Nous avons atterri à Kirra, ville balnéaire du Queensland proche de la frontière des Nouvelles-Galles du Sud. Nous étions les fiers détenteurs d’un break Falcon de 1964, acheté trois cent dollars près de Brisbane, et nous avions surfé la Côte Est de long en large, de Sydney à Noosa, en dormant dans la voiture. Revenir dans l’Ouest, avec son confort et ses commodités- il y avait même sur les routes des panneaux PLAGE DE SURF- était grisant. 

Ils traversent le pays par son centre dans une voiture asthmatique juste parce qu'on leur a dit de ne pas le faire. 
En Indonésie, dans le train, en regardant au dehors, il se demande si l’occupation principale n’est pas la défécation. Il vivent une tempête sur un ferry. Sur un spot isolé de tout, ils sont obligés de rationner l’eau parce que leurs bidons n’ont pas été bien lavés. 
 A Nias, il est à l'apogée de son surf. Il se sent immortel. 

Sharon, sa petite amie, vient le rejoindre. Il tombe gravement malade, malaria. Il se demande s’il ne doit pas rentrer, s’il n’est pas un raté. Bryan est rentré au pays. Mais ce n’est pas encore l’heure de rendre des comptes.
Départ en Afrique. Découverte de l’Afrique du Sud et de l’appartheid. Il est engagé comme instituteur dans une école pour noirs, sa conscience politique se réveille. 
Et toujours les séries de vagues...

Retour en Amérique. San Francisco et Ocean Beach. 
Encore des personnages: le doc Mark Renneker, sorte de fou animé par une pulsion de mort sur lequel il écrit un article dans le New Yorker, Edwin l'Argentin, Peewee le charpentier. Les débuts de la peur face aux plus grandes vagues quand il se compare à ces têtes brûlées.
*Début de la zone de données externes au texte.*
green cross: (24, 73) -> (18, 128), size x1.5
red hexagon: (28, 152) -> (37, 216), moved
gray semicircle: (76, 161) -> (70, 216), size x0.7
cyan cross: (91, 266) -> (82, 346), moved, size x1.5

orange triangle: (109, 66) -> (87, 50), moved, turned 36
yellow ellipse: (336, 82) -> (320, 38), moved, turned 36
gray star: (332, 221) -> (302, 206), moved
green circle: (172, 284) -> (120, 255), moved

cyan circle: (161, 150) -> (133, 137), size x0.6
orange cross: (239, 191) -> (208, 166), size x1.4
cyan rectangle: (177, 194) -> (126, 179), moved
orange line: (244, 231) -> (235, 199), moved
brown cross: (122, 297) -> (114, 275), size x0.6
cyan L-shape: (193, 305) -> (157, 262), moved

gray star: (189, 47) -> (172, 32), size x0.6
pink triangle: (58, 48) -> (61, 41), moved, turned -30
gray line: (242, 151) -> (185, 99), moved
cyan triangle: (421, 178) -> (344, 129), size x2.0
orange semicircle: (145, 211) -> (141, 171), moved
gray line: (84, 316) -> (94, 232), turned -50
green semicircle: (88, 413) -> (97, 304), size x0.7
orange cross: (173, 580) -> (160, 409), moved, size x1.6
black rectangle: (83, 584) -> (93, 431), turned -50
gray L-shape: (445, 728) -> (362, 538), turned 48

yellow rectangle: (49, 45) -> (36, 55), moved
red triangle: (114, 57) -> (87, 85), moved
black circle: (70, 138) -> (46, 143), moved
L'apnée dans le surf: « Réprimer ce réflexe qui vous incitait à respirer l'eau dans vos poumons était effroyable, frénétique ». Il décrit les vagues comme des pyramides dynamiques. 
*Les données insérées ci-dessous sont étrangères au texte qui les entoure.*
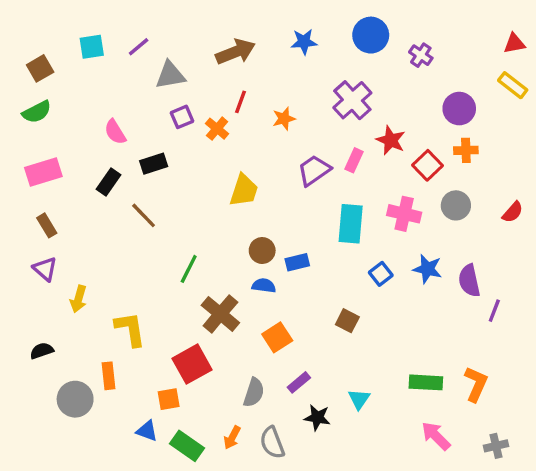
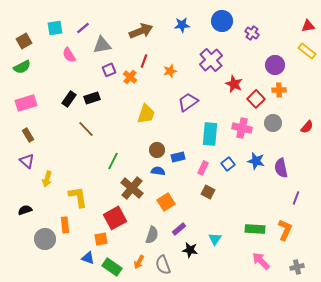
pink semicircle: (115, 132) -> (69, 55), moved
pink rectangle: (354, 160) -> (203, 168), moved
black rectangle: (109, 182) -> (69, 99), moved
purple line: (494, 311) -> (296, 198), moved

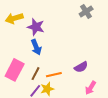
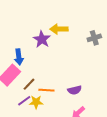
yellow arrow: (14, 18) -> (59, 29), moved
blue arrow: (36, 47) -> (19, 57), moved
En société, dans le monde sérieux, il commence sa carrière de journaliste engagé, il écrit sur l'Afrique du Sud. Ces années-là sont compilées en quelques lignes alors que les sessions de surf s’étendent sur des pages et des pages, comme pour nous les faire vivre en temps réel. Les désillusions, quand soudain, avec son vieux copain Mark (installé à Missoula, la fameuse ville des écrivains), ils se rendent compte que leur vague secrète des Fidji est dévoilée au monde entier dans le magazine Surfer.

Dans les années 90, il découvre Madère avec un nouveau camarade. Encore des dangers dans les vagues, les tonnes de flotte, les bruits de tonnerre de cascade. Plusieurs fois il croit sa dernière heure arriver. On se demande si ce n'est pas ça le surf: le plaisir ultime, jouissif, de filer en vitesse avec l'ombre de la mort à chaque grande vague. L'auteur aura mis tous ses forces d'écrivain pour nous communiquer, à nous simples mortels qui jamais n'avons surfé, les plaisirs et dangers de sa pratique. 
L'âge vient, la peur augmente au fur et à mesure des sessions, son corps n'a plus les mêmes réactions. 
Et en parallèle, expédiée, la vie de grand reporter dans les zones brûlantes du globe d'où il rapporte de longs articles d’immersion. 

Ode au temps qui passe, à l’amitié masculine, Jours barbares m’aura emporté loin avec ravissement.